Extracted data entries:
###
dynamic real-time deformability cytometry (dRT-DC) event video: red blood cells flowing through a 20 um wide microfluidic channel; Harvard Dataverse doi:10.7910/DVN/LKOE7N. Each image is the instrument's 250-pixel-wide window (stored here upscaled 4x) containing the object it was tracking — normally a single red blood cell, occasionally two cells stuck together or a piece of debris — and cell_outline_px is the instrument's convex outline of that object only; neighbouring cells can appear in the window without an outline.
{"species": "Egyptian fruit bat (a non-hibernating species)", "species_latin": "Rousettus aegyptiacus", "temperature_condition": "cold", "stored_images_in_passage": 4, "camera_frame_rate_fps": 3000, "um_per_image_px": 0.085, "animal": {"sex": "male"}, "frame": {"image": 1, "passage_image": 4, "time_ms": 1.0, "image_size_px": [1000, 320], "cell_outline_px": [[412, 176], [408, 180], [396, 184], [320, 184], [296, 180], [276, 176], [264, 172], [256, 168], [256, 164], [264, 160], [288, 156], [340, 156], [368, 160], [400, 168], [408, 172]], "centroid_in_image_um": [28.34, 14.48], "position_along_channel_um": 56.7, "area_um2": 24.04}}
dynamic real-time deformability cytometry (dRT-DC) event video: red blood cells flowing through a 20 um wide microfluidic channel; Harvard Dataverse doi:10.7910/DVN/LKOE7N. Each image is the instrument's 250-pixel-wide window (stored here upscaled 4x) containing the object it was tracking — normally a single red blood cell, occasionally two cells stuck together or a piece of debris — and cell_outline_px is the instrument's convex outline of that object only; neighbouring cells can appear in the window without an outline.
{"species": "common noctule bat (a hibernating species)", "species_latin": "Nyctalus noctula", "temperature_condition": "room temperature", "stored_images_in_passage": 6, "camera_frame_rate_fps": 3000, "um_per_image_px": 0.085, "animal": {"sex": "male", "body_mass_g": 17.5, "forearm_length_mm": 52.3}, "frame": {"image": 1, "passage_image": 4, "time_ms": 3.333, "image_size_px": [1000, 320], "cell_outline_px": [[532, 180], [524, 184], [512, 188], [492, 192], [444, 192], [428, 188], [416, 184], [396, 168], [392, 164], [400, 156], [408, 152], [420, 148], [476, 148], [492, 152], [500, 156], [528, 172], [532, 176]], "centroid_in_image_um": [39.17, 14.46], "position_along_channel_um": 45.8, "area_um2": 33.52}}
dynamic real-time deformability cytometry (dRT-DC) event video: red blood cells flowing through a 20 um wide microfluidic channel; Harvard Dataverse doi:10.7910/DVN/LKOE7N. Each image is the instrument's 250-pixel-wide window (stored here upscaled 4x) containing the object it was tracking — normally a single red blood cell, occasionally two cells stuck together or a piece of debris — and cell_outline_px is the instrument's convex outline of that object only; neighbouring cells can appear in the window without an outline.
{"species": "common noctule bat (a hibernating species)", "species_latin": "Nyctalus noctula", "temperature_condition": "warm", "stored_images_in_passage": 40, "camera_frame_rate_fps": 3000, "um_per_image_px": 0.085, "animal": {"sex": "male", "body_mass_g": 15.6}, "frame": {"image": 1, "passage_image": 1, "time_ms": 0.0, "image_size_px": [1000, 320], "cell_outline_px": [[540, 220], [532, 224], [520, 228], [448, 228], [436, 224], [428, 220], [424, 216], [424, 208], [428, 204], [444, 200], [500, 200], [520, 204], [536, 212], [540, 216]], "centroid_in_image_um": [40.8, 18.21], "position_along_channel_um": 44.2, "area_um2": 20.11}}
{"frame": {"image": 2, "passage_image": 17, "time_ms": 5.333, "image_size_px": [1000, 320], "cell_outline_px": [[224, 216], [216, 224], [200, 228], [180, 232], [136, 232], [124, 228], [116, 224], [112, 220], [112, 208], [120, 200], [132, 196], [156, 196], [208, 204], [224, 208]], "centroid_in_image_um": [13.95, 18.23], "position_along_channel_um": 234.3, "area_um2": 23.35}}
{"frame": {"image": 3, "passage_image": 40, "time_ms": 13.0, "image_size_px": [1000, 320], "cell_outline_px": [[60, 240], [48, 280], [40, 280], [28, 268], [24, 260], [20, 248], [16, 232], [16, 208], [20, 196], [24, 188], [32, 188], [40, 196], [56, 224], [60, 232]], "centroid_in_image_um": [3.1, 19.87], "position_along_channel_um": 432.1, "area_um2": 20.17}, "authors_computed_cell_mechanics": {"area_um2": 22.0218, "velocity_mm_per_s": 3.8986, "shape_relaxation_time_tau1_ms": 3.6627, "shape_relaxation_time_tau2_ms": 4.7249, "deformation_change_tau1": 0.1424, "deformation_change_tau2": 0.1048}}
###
Task to carry out » All the data must be duplicated exactly, with nothing added or removed.

Expected answer »
dynamic real-time deformability cytometry (dRT-DC) event video: red blood cells flowing through a 20 um wide microfluidic channel; Harvard Dataverse doi:10.7910/DVN/LKOE7N. Each image is the instrument's 250-pixel-wide window (stored here upscaled 4x) containing the object it was tracking — normally a single red blood cell, occasionally two cells stuck together or a piece of debris — and cell_outline_px is the instrument's convex outline of that object only; neighbouring cells can appear in the window without an outline.
{"species": "Egyptian fruit bat (a non-hibernating species)", "species_latin": "Rousettus aegyptiacus", "temperature_condition": "cold", "stored_images_in_passage": 4, "camera_frame_rate_fps": 3000, "um_per_image_px": 0.085, "animal": {"sex": "male"}, "frame": {"image": 1, "passage_image": 4, "time_ms": 1.0, "image_size_px": [1000, 320], "cell_outline_px": [[412, 176], [408, 180], [396, 184], [320, 184], [296, 180], [276, 176], [264, 172], [256, 168], [256, 164], [264, 160], [288, 156], [340, 156], [368, 160], [400, 168], [408, 172]], "centroid_in_image_um": [28.34, 14.48], "position_along_channel_um": 56.7, "area_um2": 24.04}}
dynamic real-time deformability cytometry (dRT-DC) event video: red blood cells flowing through a 20 um wide microfluidic channel; Harvard Dataverse doi:10.7910/DVN/LKOE7N. Each image is the instrument's 250-pixel-wide window (stored here upscaled 4x) containing the object it was tracking — normally a single red blood cell, occasionally two cells stuck together or a piece of debris — and cell_outline_px is the instrument's convex outline of that object only; neighbouring cells can appear in the window without an outline.
{"species": "common noctule bat (a hibernating species)", "species_latin": "Nyctalus noctula", "temperature_condition": "room temperature", "stored_images_in_passage": 6, "camera_frame_rate_fps": 3000, "um_per_image_px": 0.085, "animal": {"sex": "male", "body_mass_g": 17.5, "forearm_length_mm": 52.3}, "frame": {"image": 1, "passage_image": 4, "time_ms": 3.333, "image_size_px": [1000, 320], "cell_outline_px": [[532, 180], [524, 184], [512, 188], [492, 192], [444, 192], [428, 188], [416, 184], [396, 168], [392, 164], [400, 156], [408, 152], [420, 148], [476, 148], [492, 152], [500, 156], [528, 172], [532, 176]], "centroid_in_image_um": [39.17, 14.46], "position_along_channel_um": 45.8, "area_um2": 33.52}}
dynamic real-time deformability cytometry (dRT-DC) event video: red blood cells flowing through a 20 um wide microfluidic channel; Harvard Dataverse doi:10.7910/DVN/LKOE7N. Each image is the instrument's 250-pixel-wide window (stored here upscaled 4x) containing the object it was tracking — normally a single red blood cell, occasionally two cells stuck together or a piece of debris — and cell_outline_px is the instrument's convex outline of that object only; neighbouring cells can appear in the window without an outline.
{"species": "common noctule bat (a hibernating species)", "species_latin": "Nyctalus noctula", "temperature_condition": "warm", "stored_images_in_passage": 40, "camera_frame_rate_fps": 3000, "um_per_image_px": 0.085, "animal": {"sex": "male", "body_mass_g": 15.6}, "frame": {"image": 1, "passage_image": 1, "time_ms": 0.0, "image_size_px": [1000, 320], "cell_outline_px": [[540, 220], [532, 224], [520, 228], [448, 228], [436, 224], [428, 220], [424, 216], [424, 208], [428, 204], [444, 200], [500, 200], [520, 204], [536, 212], [540, 216]], "centroid_in_image_um": [40.8, 18.21], "position_along_channel_um": 44.2, "area_um2": 20.11}}
{"frame": {"image": 2, "passage_image": 17, "time_ms": 5.333, "image_size_px": [1000, 320], "cell_outline_px": [[224, 216], [216, 224], [200, 228], [180, 232], [136, 232], [124, 228], [116, 224], [112, 220], [112, 208], [120, 200], [132, 196], [156, 196], [208, 204], [224, 208]], "centroid_in_image_um": [13.95, 18.23], "position_along_channel_um": 234.3, "area_um2": 23.35}}
{"frame": {"image": 3, "passage_image": 40, "time_ms": 13.0, "image_size_px": [1000, 320], "cell_outline_px": [[60, 240], [48, 280], [40, 280], [28, 268], [24, 260], [20, 248], [16, 232], [16, 208], [20, 196], [24, 188], [32, 188], [40, 196], [56, 224], [60, 232]], "centroid_in_image_um": [3.1, 19.87], "position_along_channel_um": 432.1, "area_um2": 20.17}, "authors_computed_cell_mechanics": {"area_um2": 22.0218, "velocity_mm_per_s": 3.8986, "shape_relaxation_time_tau1_ms": 3.6627, "shape_relaxation_time_tau2_ms": 4.7249, "deformation_change_tau1": 0.1424, "deformation_change_tau2": 0.1048}}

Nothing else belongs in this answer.